- **TEXTE EXTRAIT**:
======
Le débat sur les armes nucléaires américaines:
le consensus ébranlé - Cathleen S. FISHER
Les changements survenus avec la fin de la Guerre froide ainsi que
les doutes qui accompagnent la perspective d'une prolifération accrue
ont remis en cause la conviction américaine concernant le rôle
politique et militaire de son arsenal nucléaire. Les points de vue
concernant les coûts et les avantages aussi bien du maintien du nucléaire
que des solutions nouvelles le remettant en cause, sont très partagés.
D'une part, il y a ceux qui continuent à croire que le nucléaire
constitue toujours la réponse à grand nombre de nos problèmes.
D'autre part, il y a ceux qui trouvent que les risques que sous-tend le
recours à la dissuasion nucléaire sont de plus en plus importants
par rapport aux avantages que celui-ci apporte en matière de défense
nationale, et qu'il convient donc d'éliminer les armes nucléaires
afin de faire face aux risques qu'une prolifération accrue généralisée
pourrait faire courir aux vies et aux intérêts américains.
L'Europe, l'Allemagne et le débat sur le désarmement
nucléaire - Harald MÜLLER
Le désarmement nucléaire a été mis à
l'ordre du jour du débat international sur la sécurité,
la maîtrise des armements et les armes nucléaires. Plusieurs
changements expliquent le renouveau d'un intérêt pour «l'abolition
du nucléaire». La fin de la Guerre froide a sensiblement bouleversé
les données de la sécurité internationale, et a mis
à mal l'une des raisons d'être de la doctrine nucléaire
de l'OTAN, à savoir la nécessité d'affronter un ennemi
disposant de forces conventionnelles supérieures. Les questions
de prolifération de matériels nucléaires sont de plus
en plus évoquées, et il existe une école de pensée
qui maintient que l'on pourrait mieux appréhender le problème
de la prolifération si de sérieuses tentatives de désarmement
nucléaire se faisaient sentir. Aux Etats-Unis, un vif débat
a mis en valeur la préférence de la majorité des leaders
politiques et militaires, pour des réductions drastiques des arsenaux,
et même l'abolition totale, plutôt que le maintien du statu
quo; leur motivation n'est pas issue d'un certain idéalisme, mais
plutôt axée sur une analyse sobre des nouvelles données
de la sécurité internationale. Cet article examine la position
des gouvernements européens face à ce problème, en
particulier celle du gouvernement allemand.
======
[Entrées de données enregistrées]
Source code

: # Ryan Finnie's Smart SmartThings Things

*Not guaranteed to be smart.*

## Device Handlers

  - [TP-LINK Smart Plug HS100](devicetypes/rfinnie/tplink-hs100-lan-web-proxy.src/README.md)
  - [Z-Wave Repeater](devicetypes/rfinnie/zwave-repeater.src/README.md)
======
- **CONSIGNE**:
Dans le texte extrait, quelle raison d'être de la doctrine nucléaire de l'OTAN la fin de la Guerre froide a-t-elle mise à mal ?

- **RÉPONSE**:
La nécessité d'affronter un ennemi disposant de forces conventionnelles supérieures.